WHAT THIS TASK INVOLVES » From the records below, output exactly the lines starting at the line with "26: (818, 27)" and ending at the line with "73: (288, 380)", both of them included, but no pictures.

------ EXERCISE INPUT

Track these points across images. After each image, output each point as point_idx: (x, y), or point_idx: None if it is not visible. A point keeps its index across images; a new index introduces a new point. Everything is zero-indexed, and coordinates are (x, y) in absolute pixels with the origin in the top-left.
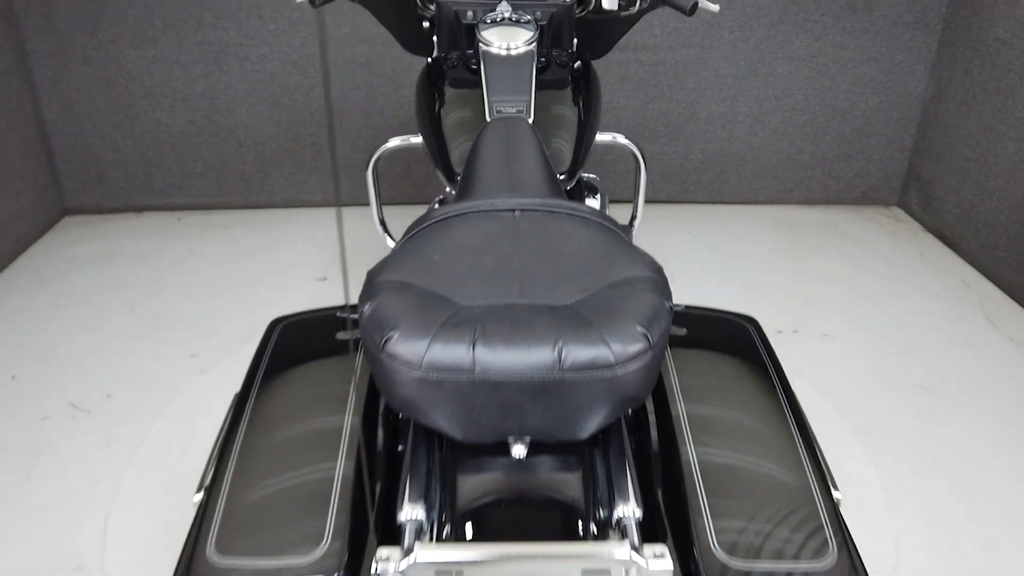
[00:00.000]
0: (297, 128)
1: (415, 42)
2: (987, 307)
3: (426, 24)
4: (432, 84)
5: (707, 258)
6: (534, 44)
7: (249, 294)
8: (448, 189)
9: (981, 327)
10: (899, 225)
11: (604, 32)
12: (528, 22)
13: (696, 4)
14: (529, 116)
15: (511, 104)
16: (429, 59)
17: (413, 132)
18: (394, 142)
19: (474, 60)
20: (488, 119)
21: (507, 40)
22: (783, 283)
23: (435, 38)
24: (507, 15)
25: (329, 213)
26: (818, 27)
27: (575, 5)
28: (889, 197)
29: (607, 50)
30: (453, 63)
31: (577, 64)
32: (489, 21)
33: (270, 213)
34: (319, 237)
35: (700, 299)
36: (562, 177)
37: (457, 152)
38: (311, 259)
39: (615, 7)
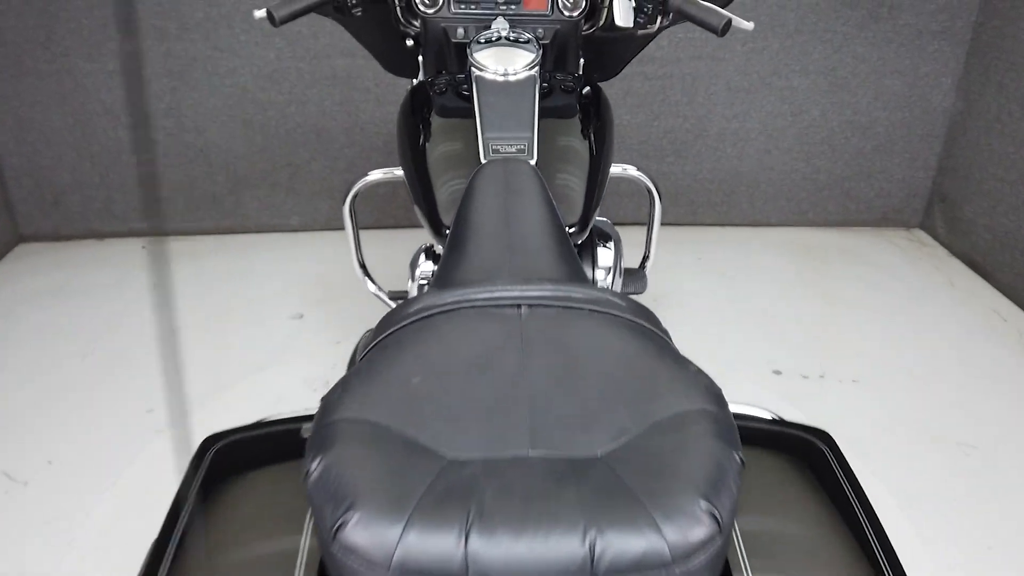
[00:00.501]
0: (272, 147)
1: (397, 63)
2: None
3: (410, 42)
4: (416, 112)
5: (719, 288)
6: (536, 68)
7: (217, 335)
8: (433, 244)
9: None
10: (923, 250)
11: (614, 51)
12: (528, 41)
13: (729, 22)
14: (532, 157)
15: (510, 142)
16: (413, 82)
17: (397, 161)
18: (375, 175)
19: (465, 86)
20: (483, 159)
21: (504, 64)
22: (803, 317)
23: (420, 58)
24: (504, 34)
25: (308, 239)
26: (838, 37)
27: (582, 22)
28: (911, 219)
29: (617, 72)
30: (441, 88)
31: (585, 89)
32: (483, 41)
33: (243, 239)
34: (296, 267)
35: (715, 339)
36: (572, 230)
37: (445, 195)
38: (287, 293)
39: (630, 24)
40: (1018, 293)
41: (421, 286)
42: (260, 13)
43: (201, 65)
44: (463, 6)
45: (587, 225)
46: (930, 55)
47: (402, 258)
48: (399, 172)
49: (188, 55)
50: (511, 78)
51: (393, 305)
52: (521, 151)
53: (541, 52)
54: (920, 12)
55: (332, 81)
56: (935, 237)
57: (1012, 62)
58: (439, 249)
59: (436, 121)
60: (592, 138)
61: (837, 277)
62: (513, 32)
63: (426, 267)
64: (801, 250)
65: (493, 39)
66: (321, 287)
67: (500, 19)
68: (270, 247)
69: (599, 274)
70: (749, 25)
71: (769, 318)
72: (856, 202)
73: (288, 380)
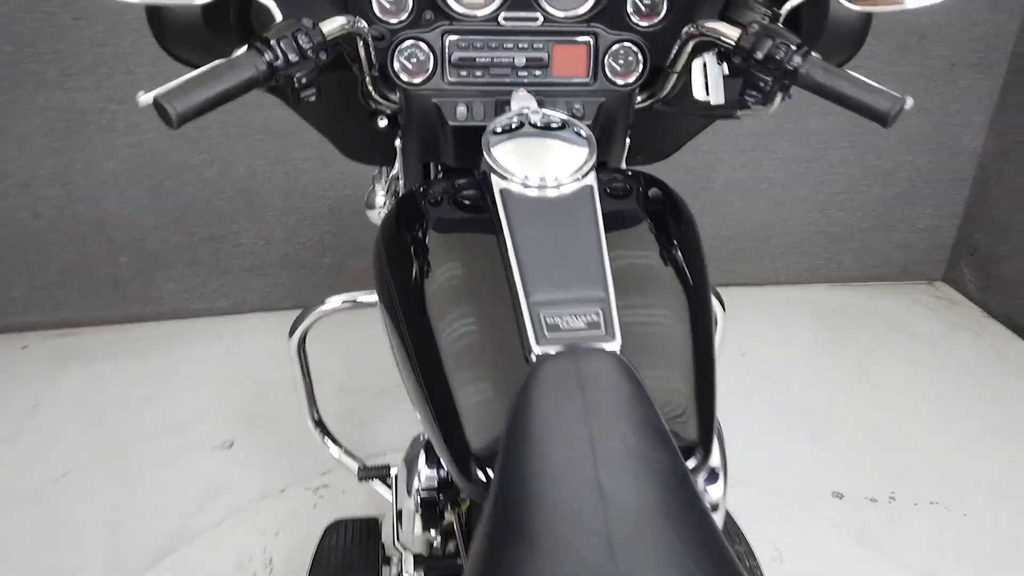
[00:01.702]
0: (189, 218)
1: (363, 147)
2: None
3: (383, 123)
4: (406, 241)
5: (740, 371)
6: (593, 172)
7: (112, 483)
8: (462, 495)
9: None
10: (956, 309)
11: (669, 128)
12: (566, 126)
13: (902, 107)
14: (613, 336)
15: (574, 310)
16: (398, 194)
17: (362, 282)
18: (332, 303)
19: (479, 195)
20: (532, 344)
21: (542, 168)
22: (846, 410)
23: (399, 142)
24: (533, 116)
25: (239, 325)
26: (862, 72)
27: (636, 92)
28: (933, 272)
29: (668, 154)
30: (435, 198)
31: (652, 190)
32: (502, 129)
33: (156, 329)
34: (225, 366)
35: (752, 454)
36: (692, 465)
37: (474, 403)
38: (213, 407)
39: (720, 101)
40: None
41: (425, 501)
42: (146, 98)
43: (93, 120)
44: (464, 73)
45: (710, 448)
46: (963, 90)
47: (378, 379)
48: (367, 297)
49: (75, 107)
50: (556, 192)
51: (370, 485)
52: (594, 326)
53: (595, 143)
54: (953, 42)
55: (265, 135)
56: (963, 292)
57: None
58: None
59: (438, 256)
60: (679, 276)
61: (870, 351)
62: (545, 112)
63: (429, 474)
64: (820, 313)
65: (515, 125)
66: (258, 395)
67: (521, 91)
68: (190, 339)
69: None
70: (910, 102)
71: (809, 413)
72: (874, 255)
73: (212, 568)
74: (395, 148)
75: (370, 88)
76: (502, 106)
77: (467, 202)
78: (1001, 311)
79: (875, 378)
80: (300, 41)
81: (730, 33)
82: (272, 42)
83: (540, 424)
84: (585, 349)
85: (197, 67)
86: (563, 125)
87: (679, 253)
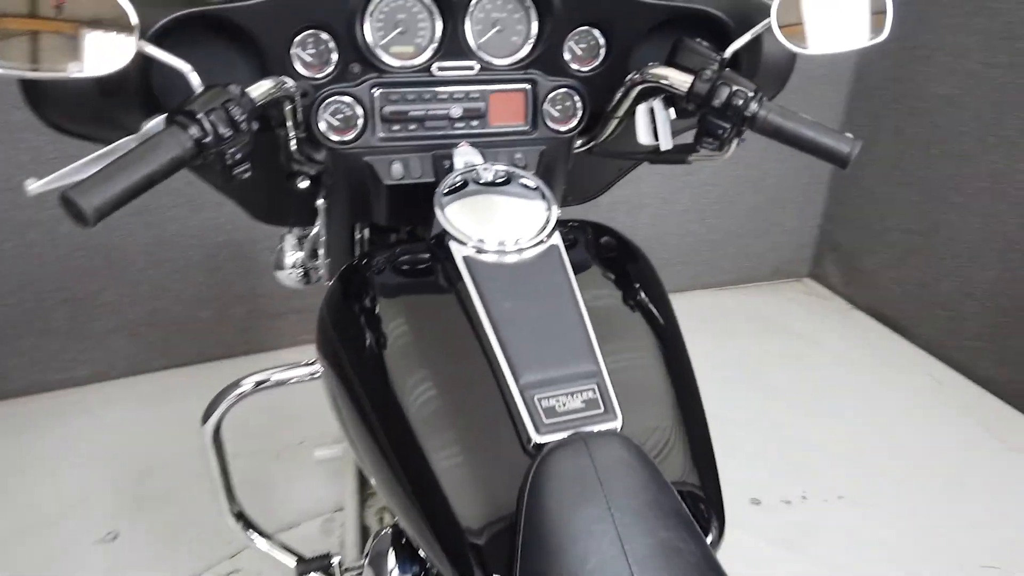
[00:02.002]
0: (38, 280)
1: (277, 208)
2: (980, 415)
3: (304, 184)
4: (359, 316)
5: None
6: (557, 231)
7: None
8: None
9: (994, 448)
10: (825, 304)
11: (599, 171)
12: (515, 182)
13: (859, 147)
14: (614, 416)
15: (570, 390)
16: (317, 255)
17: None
18: (248, 384)
19: (435, 263)
20: (534, 438)
21: (503, 229)
22: (747, 415)
23: (322, 203)
24: (485, 172)
25: (106, 395)
26: None
27: (575, 138)
28: (801, 269)
29: (598, 194)
30: (385, 267)
31: (604, 239)
32: (451, 189)
33: (7, 409)
34: (96, 443)
35: None
36: (711, 540)
37: (462, 494)
38: (88, 493)
39: (668, 146)
40: (944, 351)
41: None
42: (36, 187)
43: None
44: (396, 128)
45: (723, 517)
46: (816, 100)
47: (270, 441)
48: (294, 372)
49: None
50: (523, 256)
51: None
52: (592, 404)
53: (552, 197)
54: (806, 59)
55: None
56: (829, 287)
57: (913, 107)
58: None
59: (404, 327)
60: (656, 333)
61: (759, 356)
62: (498, 167)
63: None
64: (708, 320)
65: (462, 184)
66: (140, 474)
67: (464, 145)
68: (48, 417)
69: None
70: (859, 144)
71: (713, 425)
72: (750, 258)
73: None
74: (316, 208)
75: (294, 150)
76: (441, 161)
77: (423, 271)
78: (865, 302)
79: (766, 380)
80: (232, 112)
81: (681, 80)
82: (200, 115)
83: (563, 523)
84: (592, 435)
85: (88, 139)
86: (510, 179)
87: (651, 307)
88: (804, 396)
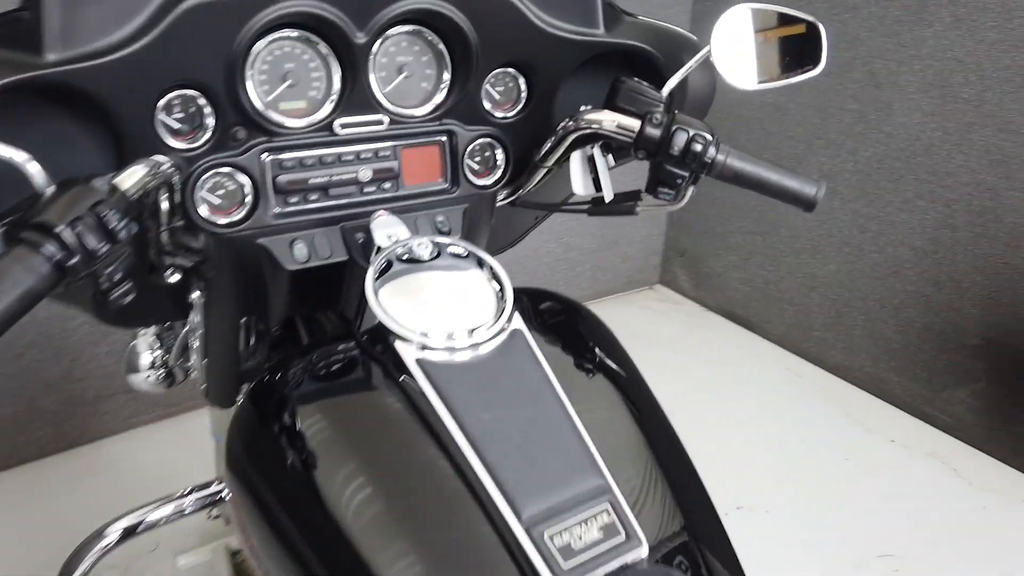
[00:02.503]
0: None
1: (136, 309)
2: (841, 404)
3: (174, 277)
4: (283, 442)
5: None
6: (516, 312)
7: None
8: None
9: (857, 433)
10: (679, 308)
11: (515, 219)
12: (456, 254)
13: (823, 189)
14: (641, 540)
15: (582, 516)
16: (190, 352)
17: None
18: (115, 532)
19: (372, 365)
20: None
21: (456, 317)
22: None
23: (198, 297)
24: (416, 246)
25: None
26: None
27: (498, 191)
28: (651, 277)
29: (514, 242)
30: (302, 377)
31: (552, 305)
32: (378, 273)
33: None
34: None
35: None
36: None
37: None
38: None
39: (609, 196)
40: (796, 344)
41: None
42: None
43: None
44: (295, 200)
45: None
46: None
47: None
48: (166, 510)
49: None
50: (487, 349)
51: None
52: (611, 531)
53: (503, 271)
54: None
55: None
56: (679, 291)
57: (741, 115)
58: None
59: (350, 451)
60: (640, 415)
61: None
62: (436, 240)
63: None
64: None
65: (383, 266)
66: None
67: (384, 215)
68: None
69: None
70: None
71: None
72: (604, 272)
73: None
74: (187, 302)
75: (165, 241)
76: (353, 234)
77: (360, 379)
78: (716, 304)
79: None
80: (105, 217)
81: (627, 125)
82: (60, 228)
83: None
84: (624, 572)
85: None
86: (430, 255)
87: (629, 387)
88: (673, 403)
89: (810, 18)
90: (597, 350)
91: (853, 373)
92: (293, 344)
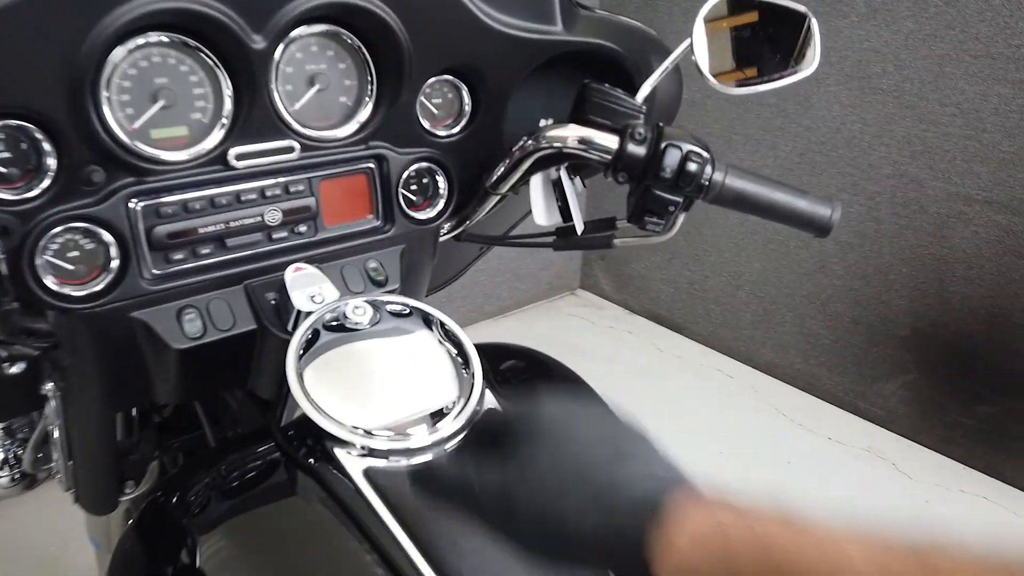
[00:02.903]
0: None
1: None
2: (776, 402)
3: (17, 368)
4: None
5: None
6: (484, 388)
7: None
8: None
9: (797, 434)
10: (604, 313)
11: (459, 251)
12: (376, 316)
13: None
14: None
15: None
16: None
17: None
18: None
19: (291, 471)
20: None
21: (405, 406)
22: None
23: (52, 390)
24: (348, 313)
25: None
26: None
27: (442, 224)
28: (572, 282)
29: (452, 280)
30: (207, 492)
31: (507, 363)
32: (302, 348)
33: None
34: None
35: None
36: None
37: None
38: None
39: (580, 227)
40: (724, 344)
41: None
42: None
43: None
44: (181, 257)
45: None
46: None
47: None
48: None
49: None
50: (446, 448)
51: None
52: None
53: (465, 338)
54: None
55: None
56: (602, 295)
57: (700, 120)
58: None
59: None
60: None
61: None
62: (354, 302)
63: None
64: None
65: (308, 337)
66: None
67: (301, 268)
68: None
69: None
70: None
71: None
72: (524, 280)
73: None
74: (41, 393)
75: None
76: (262, 296)
77: (287, 497)
78: (640, 306)
79: None
80: None
81: (602, 143)
82: None
83: None
84: None
85: None
86: (369, 319)
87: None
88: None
89: (801, 8)
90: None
91: (784, 371)
92: (193, 438)
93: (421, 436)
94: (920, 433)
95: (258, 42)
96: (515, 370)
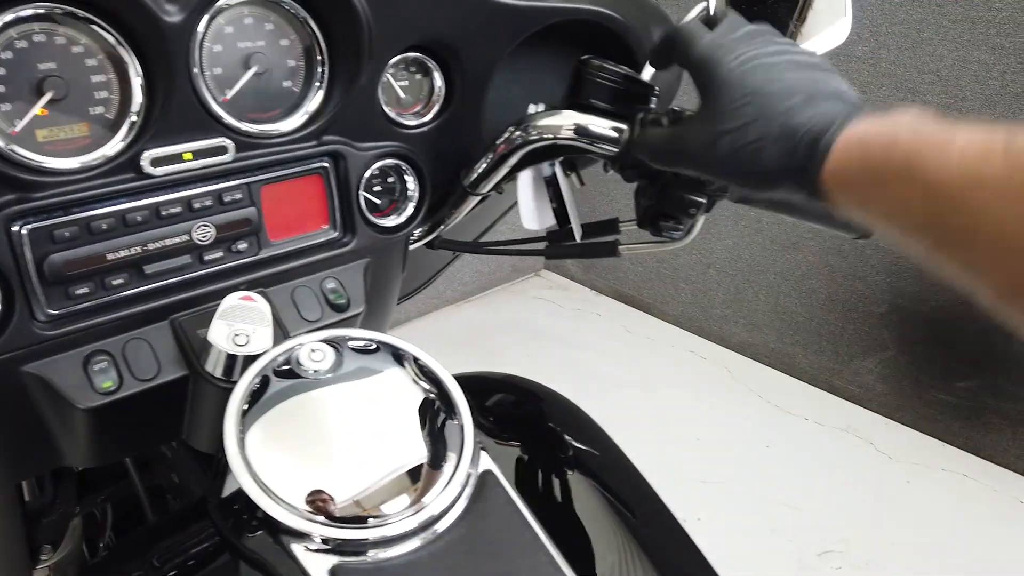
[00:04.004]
0: None
1: None
2: (750, 382)
3: None
4: None
5: None
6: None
7: None
8: None
9: (774, 416)
10: (571, 295)
11: (429, 257)
12: (336, 355)
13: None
14: None
15: None
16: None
17: None
18: None
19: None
20: None
21: (376, 476)
22: None
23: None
24: (303, 359)
25: None
26: None
27: (411, 231)
28: (537, 264)
29: (419, 290)
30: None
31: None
32: (245, 404)
33: None
34: None
35: None
36: None
37: None
38: None
39: (580, 231)
40: (696, 324)
41: None
42: None
43: None
44: (85, 290)
45: None
46: None
47: None
48: None
49: None
50: (437, 529)
51: None
52: None
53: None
54: None
55: None
56: (567, 276)
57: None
58: None
59: None
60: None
61: (541, 366)
62: (318, 343)
63: None
64: (468, 340)
65: (253, 389)
66: None
67: (241, 296)
68: None
69: None
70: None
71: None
72: (487, 263)
73: None
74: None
75: None
76: (194, 331)
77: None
78: (607, 287)
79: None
80: None
81: (606, 132)
82: None
83: None
84: None
85: None
86: (332, 365)
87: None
88: (586, 397)
89: None
90: (589, 467)
91: (758, 350)
92: (119, 488)
93: (402, 516)
94: (898, 411)
95: (172, 13)
96: (505, 407)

------------

ANSWER TO THE EXERCISE »
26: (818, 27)
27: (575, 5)
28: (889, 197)
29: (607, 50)
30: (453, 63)
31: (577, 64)
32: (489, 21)
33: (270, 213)
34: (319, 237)
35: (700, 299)
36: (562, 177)
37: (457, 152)
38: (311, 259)
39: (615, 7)
[00:00.501]
0: (272, 147)
1: (397, 63)
2: None
3: (410, 42)
4: (416, 112)
5: (719, 288)
6: (536, 68)
7: (217, 335)
8: (433, 244)
9: None
10: (923, 250)
11: (614, 51)
12: (528, 41)
13: (729, 22)
14: (532, 157)
15: (510, 142)
16: (413, 82)
17: (397, 161)
18: (375, 175)
19: (465, 86)
20: (483, 159)
21: (504, 64)
22: (803, 317)
23: (420, 58)
24: (504, 34)
25: (308, 239)
26: (838, 37)
27: (582, 22)
28: (911, 219)
29: (617, 72)
30: (441, 88)
31: (585, 89)
32: (483, 41)
33: (243, 239)
34: (296, 267)
35: (715, 339)
36: (572, 230)
37: (445, 195)
38: (287, 293)
39: (630, 24)
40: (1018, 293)
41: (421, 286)
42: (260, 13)
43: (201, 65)
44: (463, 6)
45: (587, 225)
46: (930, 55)
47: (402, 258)
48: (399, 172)
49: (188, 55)
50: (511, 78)
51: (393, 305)
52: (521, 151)
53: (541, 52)
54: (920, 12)
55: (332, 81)
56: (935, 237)
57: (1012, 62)
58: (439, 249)
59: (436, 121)
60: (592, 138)
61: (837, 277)
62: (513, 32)
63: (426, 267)
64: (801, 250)
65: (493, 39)
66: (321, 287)
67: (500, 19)
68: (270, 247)
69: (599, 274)
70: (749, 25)
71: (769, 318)
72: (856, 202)
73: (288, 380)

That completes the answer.